Researchers have found new role for mTOR in autism-related disorders
(Medical Xpress)—Researchers have found a novel role for a protein that has been implicated in an autism-related disorder known as tuberous sclerosis complex (TSC).
The disease, which affects 1 in about 8,000 children, manifests itself in the form of mental retardation in addition to severe epileptic episodes. The disease is caused by mutations in two tumor-suppressing proteins, TSC1 and TSC2.
"Kids with this condition have benign tumors that grow all over the body," said Bernardo Sabatini, the Takeda Professor of Neurobiology at Harvard Medical School and senior author of the study, "but we wanted to know what happened in the brain."
The findings were published in the May 8 issue of Neuron.
A protein kinase, mTOR is responsible for controlling cell growth in many parts of the body and has been widely implicated in epilepsy and autism. TSC1 and TSC2 normally repress the activity of mTOR to keep cell growth in check. In the case of TSC, there are mutations in TSC1 or TSC2, and mTOR's ability to promote cell growth goes unchecked, resulting in tumors in regularly dividing cells.

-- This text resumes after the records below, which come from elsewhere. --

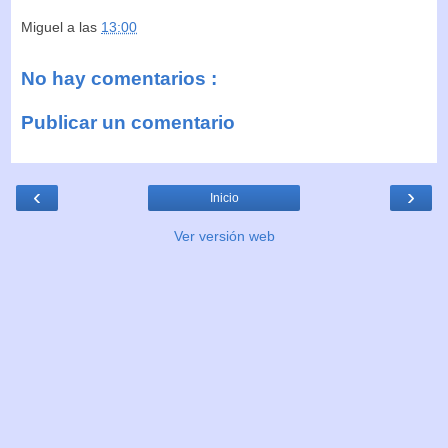
Miguel
a las
13:00
No hay comentarios :
Publicar un comentario
‹
›
Inicio
Ver versión web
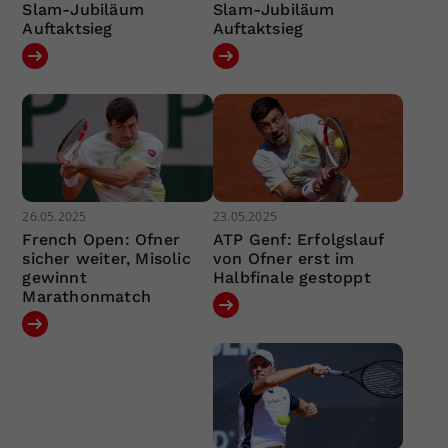
Slam-Jubiläum
Slam-Jubiläum
Auftaktsieg
Auftaktsieg
26.05.2025
23.05.2025
French Open: Ofner
ATP Genf: Erfolgslauf
sicher weiter, Misolic
von Ofner erst im
gewinnt
Halbfinale gestoppt
Marathonmatch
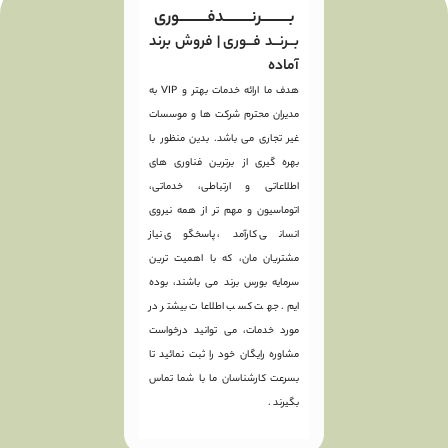
بـــــــــرنـــــــــدفـــــــــوری
بــرنــد فــوری | فروش برند
آماده
هدف ما ارائه خدمات بهتر و VIP به
مدیران محترم شرکت ها و موسسات
غیر تجاری می باشد. بدین منظور با
بهره گیری از برترین فناوری های
اطلاعاتی و ارتباطی، خدماتی،
اتوماسیون و مهم تر از همه نیروی
انسانی کارآمد، پاسخگوی نیاز
مشتریان مان، که با اهمیت ترین
سرمایه بورس برند می باشند، بوده
ایم. جهت کسب اطلاعات بیشتر در
مورد خدمات، می توانید درخواست
مشاوره رایگان خود را ثبت نمائید تا
بسرعت کارشناسان ما با شما تماس
بگیرند .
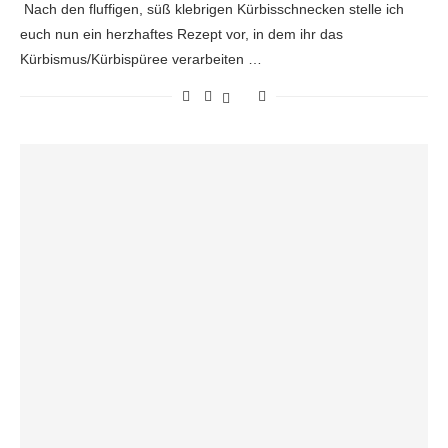
Nach den fluffigen, süß klebrigen Kürbisschnecken stelle ich
euch nun ein herzhaftes Rezept vor, in dem ihr das
Kürbismus/Kürbispüree verarbeiten …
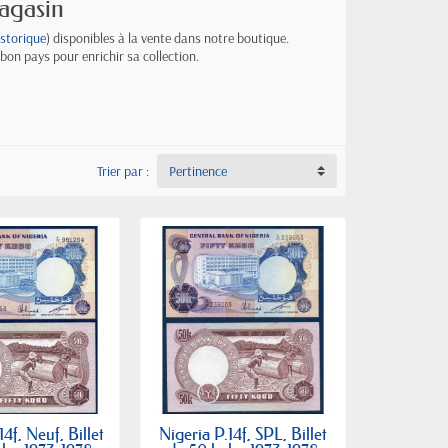
magasin
istorique
) disponibles à la vente dans notre boutique.
 bon pays pour enrichir sa collection.
Trier par :
Pertinence
14f, Neuf, Billet
Nigeria P.14f, SPL, Billet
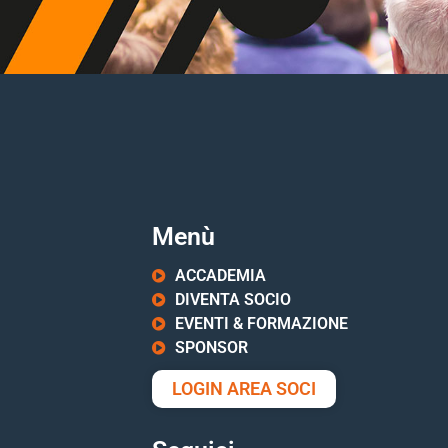
Menù
ACCADEMIA
DIVENTA SOCIO
EVENTI & FORMAZIONE
SPONSOR
LOGIN AREA SOCI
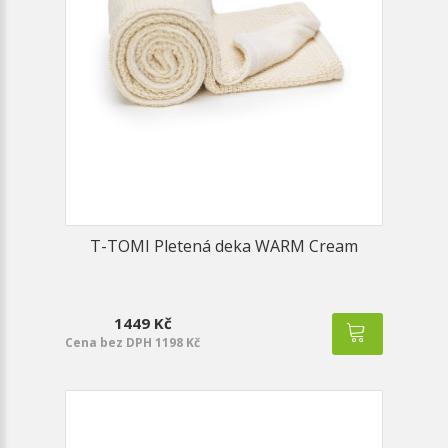
T-TOMI Pletená deka WARM Cream
1449 Kč
Cena bez DPH 1198 Kč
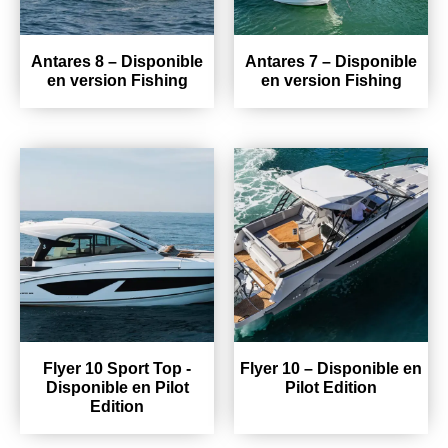
Antares 8 – Disponible
Antares 7 – Disponible
en version Fishing
en version Fishing
Flyer 10 Sport Top -
Flyer 10 – Disponible en
Disponible en Pilot
Pilot Edition
Edition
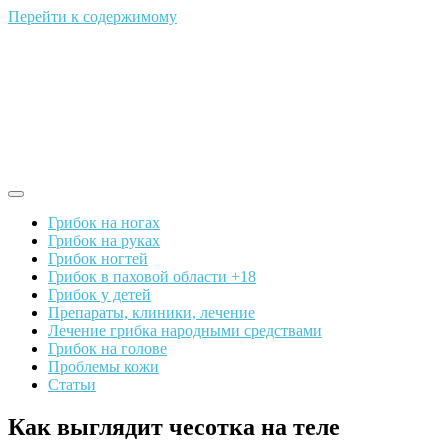
Перейти к содержимому
Грибок на ногах
Грибок на руках
Грибок ногтей
Грибок в паховой области +18
Грибок у детей
Препараты, клиники, лечение
Лечение грибка народными средствами
Грибок на голове
Проблемы кожи
Статьи
Как выглядит чесотка на теле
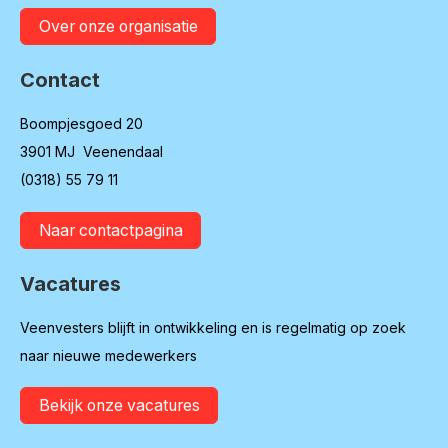
Over onze organisatie
Contact
Boompjesgoed 20
3901 MJ Veenendaal
(0318) 55 79 11
Naar contactpagina
Vacatures
Veenvesters blijft in ontwikkeling en is regelmatig op zoek
naar nieuwe medewerkers
Bekijk onze vacatures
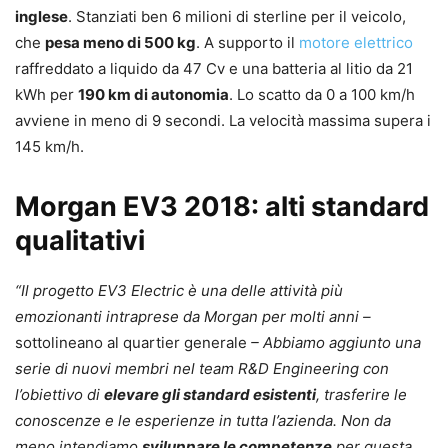
inglese
. Stanziati ben 6 milioni di sterline per il veicolo,
che
pesa meno di 500 kg
. A supporto il
motore elettrico
raffreddato a liquido da 47 Cv e una batteria al litio da 21
kWh per
190 km di autonomia
. Lo scatto da 0 a 100 km/h
avviene in meno di 9 secondi. La velocità massima supera i
145 km/h.
Morgan EV3 2018: alti standard
qualitativi
“Il progetto EV3 Electric è una delle attività più
emozionanti intraprese da Morgan per molti anni –
sottolineano al quartier generale
– Abbiamo aggiunto una
serie di nuovi membri nel team R&D Engineering con
l’obiettivo di
elevare gli standard esistenti
, trasferire le
conoscenze e le esperienze in tutta l’azienda. Non da
meno intendiamo
sviluppare le competenze
per questa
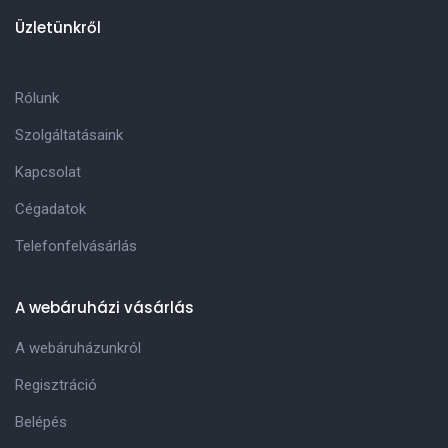
Üzletünkről
Rólunk
Szolgáltatásaink
Kapcsolat
Cégadatok
Telefonfelvásárlás
A webáruházi vásárlás
A webáruházunkról
Regisztráció
Belépés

"But neurons don't divide," said Sabatini. "So it was important to note the changes in these non-dividing cells."
The researchers hypothesized that mTOR's function in the brain related to homeostasis, the brain's ability to maintain a controlled level of electrical activity. When there's a lot of electrical activity, a negative feedback system switches on to suppress activity. Conversely, when levels are too low, other positive feedback pathways are engaged that bring the activity level back up.
"We went into this study with the specific hypothesis that mTOR would be part of the homeostatic loop in the brain," explained Sabatini.
In the case of TSC patients, they thought that mTOR was incapable of maintaining homeostasis and kept adding to the level of electrical activity, leading to seizures.
"But we were wrong," he added.
"What we actually found was that mTOR is part of a positive feedback pathway," said Helen Bateup, HMS research fellow in neurobiology and first author on the study. "When a cell is active, mTOR gets turned on more frequently and makes the cell even more active by reducing the amount of inhibition that the neuron receives."
In cells where TSC proteins are mutated, this positive feedback gets out of control, and the neuronal circuit remains overactive despite all the pathways that normally shut down activity being turned on.
"It's like the circuit is trying to keep itself quiet, but it can't," said Sabatini. "The out-of-control mTOR causes some cells to loss all inhibition, something that can't be compensated for by turning down excitation."
The researchers think this key difference in how mTOR operates, in working to promote electrical activity, is important for the disease because patients end up with high levels of dysfunctional mTOR that makes for highly active circuits prone to epileptic fits. Furthermore, "we know that once a person has one seizure, they're much more likely to have more, a concept known as kindling," said Sabatini.
These findings are among the first to show that contrary to scientific consensus, mTOR does not play a part in everything.
"We have shown that one of the few things that mTOR does not seem to partake in is this negative feedback pathway," said Sabatini.
Working in both in vitro and in vivo mouse models, the researchers think the next step would be tease out the molecular pathway of mTOR's involvement in this positive feedback loop. "It's also important to compare how this pathway works in normal brains versus a diseased model," added Bateup.
"A huge challenge when studying the brain is that there are so many feedback pathways that a mutation in one gene can result in a hundred other secondary changes," said Sabatini.
Rapamycin, a drug currently used to prevent organ rejection following transplants, targets mTOR and brings activity levels back to normal.
"We could use the drug to restore this excitatory-inhibitory balance in the brain," said Bateup. "A lot of drugs that treat epilepsy try to make inhibition more powerful but given that the primary problem here is that a group of cells has lost inhibition, that approach won't work," she added. "What we might need is to target the excitation side. Or find ways of changing the biochemistry of the cells to make inhibitory synapses again."
"For this disease, this is the right time to start looking at human cells," said Sabatini. "We have really good data from the mouse model and it would be a really nice test to see if the mouse model is really predictive of human disorder and if it's worth being continued."